JOINT-BASE SAN ANTONIO-Randolph, Texas – Fear, hopelessness, resignation are not uncommon emotions for many teenagers who learn they’re pregnant. Such negative feelings could destroy a kid’s life.
Reserve Citizen Airman Maj. Katrina Gagner, 97th Flying Training Squadron instructor pilot, refuses to let that happen.
Thanks to a series of events, Gagner learned about an organization committed to helping single, pregnant girls learn the host of life skills that will help them overcome barriers and negative feelings.
Young Life, an international organization with a host of missions, activated “YoungLives” 20 years ago with a vision to “reach teen moms by entering their world, modeling the unconditional love of Christ, and encouraging them to become the women and mothers God created them to be,” Gagner said.
Although she didn’t know it at the time, every career decision led her one step closer to Sheppard Air Force Base, in Wichita Falls, Texas, and one step closer to changing YoungLives.
Commissioned in 2008 through the Reserve Officer Training Corps, Gagner is originally a C-17 pilot. After 6 years on active duty, she and her husband, Maj. Joe Gagner (also a 97th FTS pilot), discussed career options that would enable them to continue to serve without extensive separation from each other and their children.
Joe stayed on active duty, but Katrina accepted an opportunity with the Reserve. That decision gave the Gagners the flexibility and balance they needed to raise their family.
While pregnant with her second child, Katrina became aware of YoungLives when she learned that her teenage babysitter was pregnant, and they had the same due date.
“I don’t believe this was coincidental,” she said, explaining “God places us where he needs us.”
Determined to help her sitter through the challenges that lay ahead, Katrina reached out to YoungLives. As a program mentor, she provides stable support for program participants, ensuring they have someone in their lives that they can rely on.
“We’re investing in lives,” Gagner explained. “Many program participants turn their life around and go on to succeed, and some may not. But the door is open for those who don’t. This isn’t a one time, one meeting program. We’re interested in making a lifelong spiritual difference.”
As critical as spiritual and emotional strength is, program participants need basic, practical support, as well, so mentors help young moms learn such life basics as meal preparation and goal setting, and provide them with social outlets and help with child care when necessary.
Although he’s not a YoungLives mentor, Joe has also been very supportive, and has gone out to help some of the young moms with crises like car problems.
“We spend three or four hours a week with our participants, in addition to a week long summer camp for teen moms and their babies,” Katrina said. They become part of our families, and even after they graduate from the program, they remain a part of our lives.”
There’s a growing need for mentors in the local area, according to Katrina.
“This year, we saw about 20 new girls join the program - that’s a significant increase over previous years,” she said. “It’s a great thing that they come to us, to the program, though.
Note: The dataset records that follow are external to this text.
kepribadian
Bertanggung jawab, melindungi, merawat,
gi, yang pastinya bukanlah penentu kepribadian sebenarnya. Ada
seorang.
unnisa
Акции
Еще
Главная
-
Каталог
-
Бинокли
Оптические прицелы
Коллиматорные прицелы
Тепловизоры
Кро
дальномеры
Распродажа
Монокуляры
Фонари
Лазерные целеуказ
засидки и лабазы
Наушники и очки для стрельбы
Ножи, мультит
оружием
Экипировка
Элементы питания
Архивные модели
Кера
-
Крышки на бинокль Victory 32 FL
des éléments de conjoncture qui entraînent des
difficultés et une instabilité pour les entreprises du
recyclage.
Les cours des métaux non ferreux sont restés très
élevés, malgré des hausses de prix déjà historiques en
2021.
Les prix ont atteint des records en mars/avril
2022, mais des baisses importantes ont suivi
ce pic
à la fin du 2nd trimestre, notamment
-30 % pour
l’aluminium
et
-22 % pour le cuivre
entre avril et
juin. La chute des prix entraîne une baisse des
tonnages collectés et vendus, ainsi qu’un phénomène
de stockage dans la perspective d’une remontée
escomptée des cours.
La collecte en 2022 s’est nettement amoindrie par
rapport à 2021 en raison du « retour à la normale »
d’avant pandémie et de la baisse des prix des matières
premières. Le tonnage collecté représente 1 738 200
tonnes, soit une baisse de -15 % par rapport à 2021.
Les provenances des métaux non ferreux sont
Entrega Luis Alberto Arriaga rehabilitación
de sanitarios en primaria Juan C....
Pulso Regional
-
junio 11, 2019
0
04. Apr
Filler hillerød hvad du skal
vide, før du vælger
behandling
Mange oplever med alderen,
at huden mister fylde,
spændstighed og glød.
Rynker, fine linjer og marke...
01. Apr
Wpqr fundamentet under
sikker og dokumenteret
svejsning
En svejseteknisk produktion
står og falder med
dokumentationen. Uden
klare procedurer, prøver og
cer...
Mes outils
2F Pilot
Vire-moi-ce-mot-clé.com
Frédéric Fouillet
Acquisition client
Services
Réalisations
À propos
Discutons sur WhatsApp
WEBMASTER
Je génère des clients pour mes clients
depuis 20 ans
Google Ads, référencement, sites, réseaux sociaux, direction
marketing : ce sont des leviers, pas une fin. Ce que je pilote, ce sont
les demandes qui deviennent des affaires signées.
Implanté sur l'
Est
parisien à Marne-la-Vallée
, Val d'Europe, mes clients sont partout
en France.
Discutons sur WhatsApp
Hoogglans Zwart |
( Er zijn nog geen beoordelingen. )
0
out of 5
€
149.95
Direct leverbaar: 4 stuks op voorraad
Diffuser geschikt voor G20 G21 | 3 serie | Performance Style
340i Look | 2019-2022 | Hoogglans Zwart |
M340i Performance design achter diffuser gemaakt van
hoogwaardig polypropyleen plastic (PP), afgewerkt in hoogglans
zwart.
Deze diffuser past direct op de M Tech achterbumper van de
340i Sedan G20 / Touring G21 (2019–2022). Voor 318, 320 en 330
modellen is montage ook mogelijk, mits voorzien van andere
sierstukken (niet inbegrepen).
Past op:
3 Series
We all just want to give these kids a shot at a better life, and show them what unconditional, non-judgmental love looks like.”
Emotional and spiritual satisfaction are part of the rewards for mentors and program participants, but YoungLives mentors don’t have metrics against which they can measure success. Still, success is evident to those, like Gagner, who look for it.
“I see a difference in how they raise their own children, with a sense of hope for a different future for themselves and their kids. Success is very hard to measure for this program, as much of it is so intangible. We’re mentoring kids that most often come from long cycles of poverty and cycles of teenage motherhood, and unstable homes. Tangible changes aren’t visible overnight, or even before they graduate the program,” she said. But we help them to envision a new future for themselves and their children’s lives beyond their current situation.”
For Young Life as a whole (the parent organization of YoungLives), many mentors return after their initial experience, and some become leaders through college and beyond.
“They’re succeeding in making a generational investment in others, which is what this program is all about, changing legacies,” Katrina said.
College kids also volunteer to help with the program, and once they’ve volunteered, many return annually during summer camp. That’s especially motivational for the young moms who are able to see so many options for themselves in the examples set by the various people who support the program.
The opportunity to support this and other programs is easier for Katrina as an Air Force Reservist than it might be if she were still on active duty.
“As Reservists, especially traditional Reservists, we have more flexibility with scheduling,” Katrina said. “We’d probably have fewer opportunities if we were active duty, and that would be a shame. Many new teen moms would have fewer mentor options. I would be sad if I were unable to participate, as well.”
For Gagner, who doesn’t believe in coincidence, her 2008 commission was just the beginning of a journey that has so far led her to YoungLives, and will continue to lead her to other opportunities to serve people in need.